> [What you will do] Only lines holding "Logic" are needed; copy each of them from the data below.

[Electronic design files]

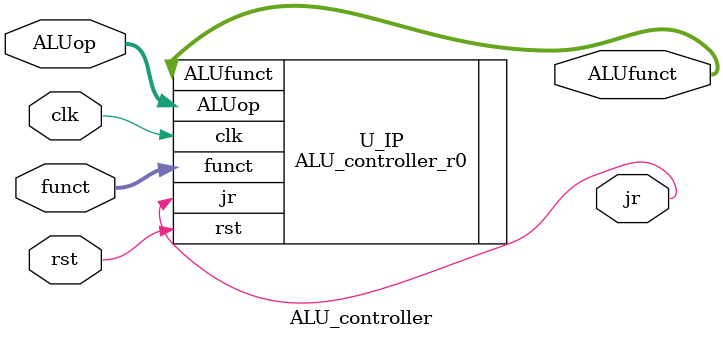
<source format=v>
/*
DESCRIPTION

NOTES

TODO

*/

module ALU_controller #(
	parameter FUNCT_WIDTH = 6,
	parameter ALUOP_WIDTH = 6,
	parameter ALUFUNCT_WIDTH = 6,
	parameter DELAY = 0,
	parameter ARCH_SEL = 0
)(
	input  clk,
	input  rst,
	input  [FUNCT_WIDTH-1:0] funct,
	input  [ALUOP_WIDTH-1:0] ALUop,
	output [ALUFUNCT_WIDTH - 1:0] ALUfunct,
	output jr
);

/**********
 * Internal Signals
**********/

/**********
 * Glue Logic 
 **********/
/**********
 * Synchronous Logic
 **********/
/**********
 * Glue Logic 
 **********/
/**********
 * Components
 **********/
 	ALU_controller_r0 #(
		.FUNCT_WIDTH(FUNCT_WIDTH),
		.ALUOP_WIDTH(ALUOP_WIDTH),
		.ALUFUNCT_WIDTH(ALUFUNCT_WIDTH),
		.DELAY(DELAY)
	)U_IP(
		.clk(clk),
		.rst(rst),
		.funct(funct),
		.ALUop(ALUop),
		.ALUfunct(ALUfunct),
		.jr(jr)
	);
 
/**********
 * Output Combinatorial Logic
 **********/
endmodule

</source>
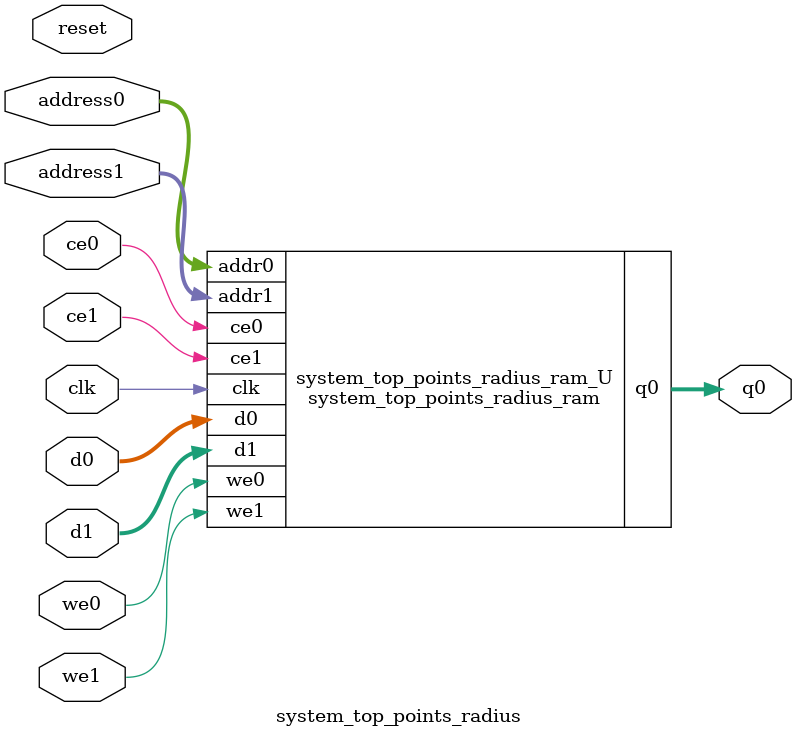
<source format=v>
`timescale 1 ns / 1 ps
module system_top_points_radius_ram (addr0, ce0, d0, we0, q0, addr1, ce1, d1, we1,  clk);

parameter DWIDTH = 32;
parameter AWIDTH = 10;
parameter MEM_SIZE = 1000;

input[AWIDTH-1:0] addr0;
input ce0;
input[DWIDTH-1:0] d0;
input we0;
output reg[DWIDTH-1:0] q0;
input[AWIDTH-1:0] addr1;
input ce1;
input[DWIDTH-1:0] d1;
input we1;
input clk;

reg [DWIDTH-1:0] ram[0:MEM_SIZE-1];




always @(posedge clk)  
begin 
    if (ce0) begin
        if (we0) 
            ram[addr0] <= d0; 
        q0 <= ram[addr0];
    end
end


always @(posedge clk)  
begin 
    if (ce1) begin
        if (we1) 
            ram[addr1] <= d1; 
    end
end


endmodule

`timescale 1 ns / 1 ps
module system_top_points_radius(
    reset,
    clk,
    address0,
    ce0,
    we0,
    d0,
    q0,
    address1,
    ce1,
    we1,
    d1);

parameter DataWidth = 32'd32;
parameter AddressRange = 32'd1000;
parameter AddressWidth = 32'd10;
input reset;
input clk;
input[AddressWidth - 1:0] address0;
input ce0;
input we0;
input[DataWidth - 1:0] d0;
output[DataWidth - 1:0] q0;
input[AddressWidth - 1:0] address1;
input ce1;
input we1;
input[DataWidth - 1:0] d1;



system_top_points_radius_ram system_top_points_radius_ram_U(
    .clk( clk ),
    .addr0( address0 ),
    .ce0( ce0 ),
    .we0( we0 ),
    .d0( d0 ),
    .q0( q0 ),
    .addr1( address1 ),
    .ce1( ce1 ),
    .we1( we1 ),
    .d1( d1 ));

endmodule


</source>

> [Task result]
 * Glue Logic 
 * Synchronous Logic
 * Glue Logic 
 * Output Combinatorial Logic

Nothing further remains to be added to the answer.